In the 1940s, Yefremov developed a new scientific field called taphonomy, for which he was awarded the Stalin Prize in 1952. His book Taphonomy was published in 1950. He applied many taphonomic principles in his field work during a paleontological expedition to the Gobi Desert in Mongolia. During these years, he was recognized as a successful scientist and won a state science award. Many American researchers called Yefremov the father of modern palaeontology, who merged geological and palaeontological data into a single science.

Literature career 
Yefremov wrote his first work of fiction, a short story, in 1944. His first novel The Land of Foam (Great Arc, 1946) was published in 1946. The Road of Winds novel was written on a basis of scientific expeditions in Mongolia (1946–1949). His most widely recognized science fiction novel Andromeda Nebula came out in 1957. This book is a panegyric to utopian "communist" future of mankind. The society developed such that there is no material inequality between individuals, and each person is able to pursue their self-development unrestricted. The intergalactic communication system binds mankind into the commonwealth of sentient civilizations of the Universe - the Great Ring of Civilizations. The book became a moral guideline for many people in the Soviet Union. Besides the heavy didactic aspect, the book also contained an interesting space travel adventure subplot, so a lot of people appreciated it for its educational and entertainment value. Algis Budrys compared Yefremov's fiction style to that of Hugo Gernsback.
• • • •
_What you will do:_
A: From the passage on Yefremov, write out everything from "In the 1940s, Yefremov" down to "a single science.".
B: Answer these questions using the passage on Yefremov:
(i) In what year was the book Taphonomy published?
(ii) In what year did Yefremov write his first work of fiction?
(iii) What is the commonwealth of sentient civilizations in Andromeda Nebula called?
C: Continue the passage on Yefremov from its final sentence.

Stored items:
• • • •
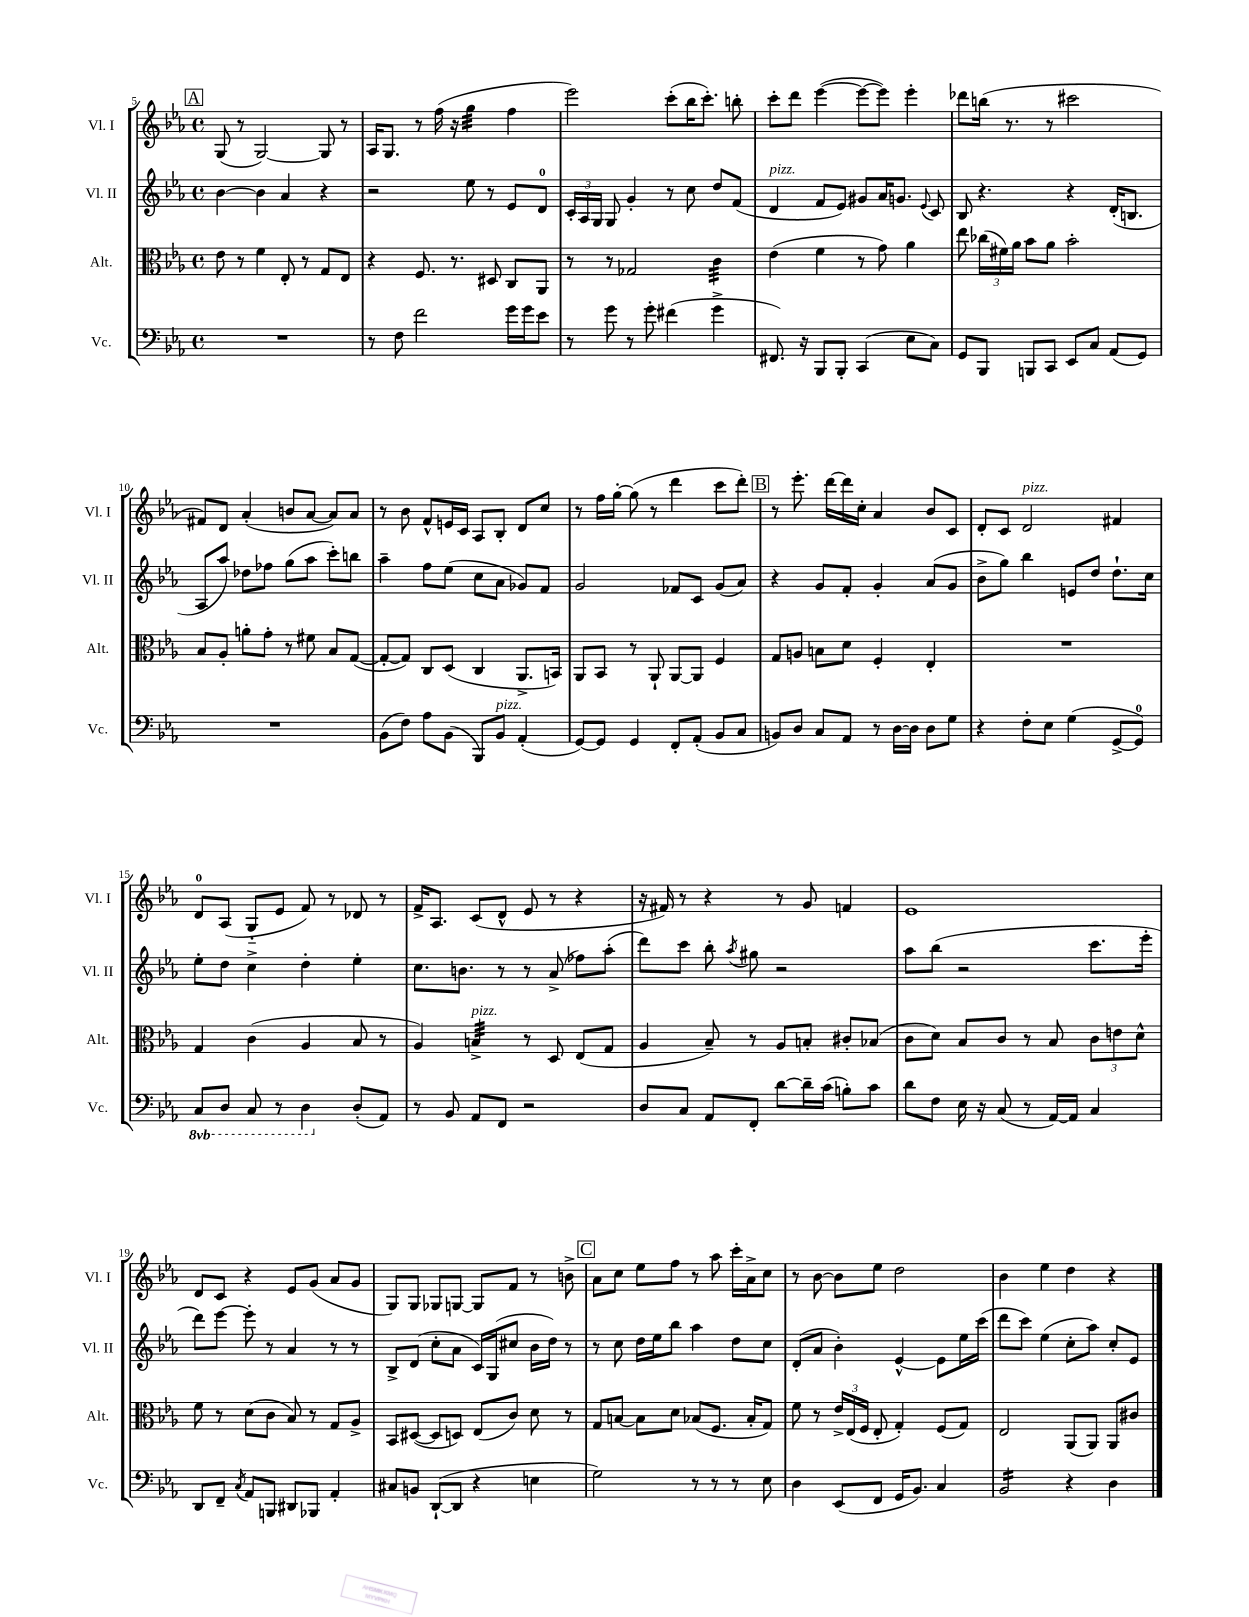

**kern	**kern	**kern	**kern
*staff4	*staff3	*staff2	*staff1
*clefF4	*clefC3	*clefG2	*clefG2
*k[b-e-a-]	*k[b-e-a-]	*k[b-e-a-]	*k[b-e-a-]
*M4/4	*M4/4	*M4/4	*M4/4
*met(c)	*met(c)	*met(c)	*met(c)
1r	8e-	[4b-	(8G
.	8r	.	8r
.	4f	4b-]	[2G)
.	8E-'	4a-	.
.	8r	.	.
.	8G	4r	8G]
.	8E-	.	8r
=	=	=	=
8r	4r	2r	16A-
.	.	.	8.G
8F	.	.	.
2f	8.F	.	8r
.	.	.	(16ff
.	8.r	.	16r
.	.	8ee-	4gg
.	8D#	8r	.
16g	8C	8e-	4ff
16g	.	.	.
8e-	8AA-	8d	.
=	=	=	=
8r	8r	24c'	2eee-)
.	.	24A-	.
.	.	24G	.
8g	8r	8G	.
8r	2G-	4g'	.
8g'	.	.	.
(4f#	.	8r	(8ccc'
.	.	8cc	16bb-
.	.	.	8.ccc')
4g^	4c	8dd	.
.	.	(8f	8bb'
=	=	=	=
8.FF#)	(4e-	4d	8ccc'
.	.	.	8ddd
16r	.	.	.
8BBB-	4f	8f	([4eee-
8BBB-'	.	8e-)	.
(4CC	8r	8g#	8eee-_
.	8g)	16a-	8eee-])
.	.	8.g	.
8E-	4a-	.	4eee-'
.	.	8qqe-	.
8C)	.	8c	.
=	=	=	=
8GG	8ee-	8B-	8ddd-
8BBB-	(24cc-	4.r	(16bb
.	24f#)	.	.
.	.	.	8.r
.	24a-	.	.
8BBB	8b-	.	.
8CC	8a-	.	8r
8EE-	2b-'	4r	2ccc#
8C	.	.	.
(8AA-	.	(16d'	.
.	.	8.B	.
8GG)	.	.	.
=	=	=	=
1r	8B-	8A-	8f#)
.	8A-'	8aa-)	8d
.	8a'	8dd-	(4a-'
.	8g'	8ff-	.
.	8r	(8gg	8b
.	8f#	8aa-	[8a-
.	8B-	8ccc')	8a-])
.	([8G	8bb	8a-
=	=	=	=
(8BB-	8G'_	4aa-~	8r
8F)	8G])	.	8b-
8A-	8C	8ff	8f^^
(8BB-	(8D	(8ee-	16e
.	.	.	16c
8BBB-)	4C	8cc	8A-
8BB-	.	8a-	8B-'
(4AA-'	8.AA-^	8g-)	8d
.	.	8f	8cc
.	16BB)	.	.
=	=	=	=
[8GG)	8AA-	2g	8r
8GG]	8BB-	.	16ff
.	.	.	[16gg'
4GG	8r	.	(8gg]
.	8AA-`	.	8r
8FF'	[8AA-	8f-	4ddd
(8AA-'	8AA-]	8c	.
8BB-	4F	(8g	8ccc
8C	.	8a-)	8ddd')
=	=	=	=
8BB)	8G	4r	8r
8D	8A	.	8.eee-'
8C	8B	8g	.
.	.	.	[16ddd
8AA-	8d	8f'	16ddd]
.	.	.	16cc'
8r	4F'	4g'	4a-
[16D	.	.	.
16D]	.	.	.
8D	4E-'	(8a-	8b-
8G	.	8g	8c
=	=	=	=
4r	1r	8b-^	8d'
.	.	8gg)	8c
8F'	.	4bb-	2d
8E-	.	.	.
(4G	.	8e	.
.	.	8dd	.
[8GG^	.	8.dd`	4f#
8GG])	.	.	.
.	.	16cc	.
=	=	=	=
8CC	4G	8ee-'	8d
8DD	.	8dd	(8A-
8CC	(4c	4cc^	8G'~
8r	.	.	8e-
4DD	4A-	4dd'	8f)
.	.	.	8r
(8D'	8B-	4ee-'	8d-
8AA-)	8r	.	8r
=	=	=	=
8r	4A-)	8.cc	16f^
.	.	.	8.A-
8BB-	.	.	.
.	.	8.b	.
8AA-	4B^	.	(8c
8FF	.	8r	8d^^
2r	8r	8r	8e-
.	8D	(8a-^	8r
.	(8E-	8ff-)	4r
.	8G	(8aa-'	.
=	=	=	=
8D	4A-	8ddd)	16r
.	.	.	16f#)
8C	.	8ccc	8r
8AA-	8B-~)	8bb-'	4r
.	.	8qaa-	.
8FF'	8r	8gg#	.
[8d	8A-	2r	8r
16d~]	8B'	.	8g
(16c	.	.	.
8B')	8c#'	.	4f
8c	(8B-	.	.
=	=	=	=
8d	8c	8aa-	1e-
8F	8d)	(8bb-	.
16E-	8B-	2r	.
16r	.	.	.
(8C	8c	.	.
8r	8r	.	.
[16AA-)	8B-	.	.
16AA-]	.	.	.
4C	12c	8.ccc	.
.	12e	.	.
.	12d^^	.	.
.	.	16eee-'	.
=	=	=	=
8DD	8f	8ddd)	8d
8FF~	8r	[8eee-	8c
8qC	.	.	.
8AA-	(8d	8eee-']	4r
8BBB	8c	8r	.
8DD#	8B-)	4a-	8e-
8BBB-	8r	.	(8g
4AA-'	8G	8r	8a-
.	8A-^	8r	8g
=	=	=	=
8C#	8BB-	8B-^	8G)
8BB	([8D#	(8d	8G
([8DD`	8D#]	8cc'	8G-
8DD]	8D)	8a-	[8G
4r	(8E-	16c)	8G]
.	.	(16G	.
.	8c)	8cc#	8f
4E	8d	16b-	8r
.	.	16dd)	.
.	8r	8r	8b^
=	=	=	=
2G)	8G	8r	8a-
.	[8B	8cc	8cc
.	8B]	16dd	8ee-
.	.	16ee-	.
.	8d	8bb-	8ff
8r	(8B-	4aa-	8r
8r	8.F	.	8aa-
8r	.	8dd	16ccc'
.	16B-'	.	16a-^
8E-	8G)	8cc	8cc
=	=	=	=
4D	8f	(8d'	8r
.	8r	8a-	[8b-
(8EE-	24e-^	4b-')	8b-]
.	(24E-	.	.
.	24F	.	.
8FF	8E-'	.	8ee-
16GG	4G')	[4e-^^	2dd
8.BB-)	.	.	.
4C	(8F	8e-]	.
.	8G)	16ee-	.
.	.	(16ccc	.
=	=	=	=
2BB-	2E-	8ddd	4b-
.	.	8ccc)	.
.	.	(4ee-	4ee-
4r	(8AA-	8cc'	4dd
.	8AA-)	8aa-)	.
4D	8AA-	8cc'	4r
.	8c#	8e-	.
==	==	==	==
*-	*-	*-	*-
• • • •
_Answers in order:_
A:
In the 1940s, Yefremov developed a new scientific field called taphonomy, for which he was awarded the Stalin Prize in 1952. His book Taphonomy was published in 1950. He applied many taphonomic principles in his field work during a paleontological expedition to the Gobi Desert in Mongolia. During these years, he was recognized as a successful scientist and won a state science award. Many American researchers called Yefremov the father of modern palaeontology, who merged geological and palaeontological data into a single science.

B:
(i) 1950
(ii) 1944
(iii) The Great Ring of Civilizations

C:
With the time the socio-political circumstances in the world changed to more and more worrying, that changes were reflected in The Bull's Hour novel. Yefremov tried to give a warning about forthcoming catastrophes in environment, ethics and social sphere. Many considered the novel as a disguised criticism of the USSR, though the later researchers proved it wrong. The novel mostly showed the dead-end presprectives of Maoism and gangster capitalism. The government accused the novel of Anti-Sovietism and banned it from publishing up to the end of the 1980s.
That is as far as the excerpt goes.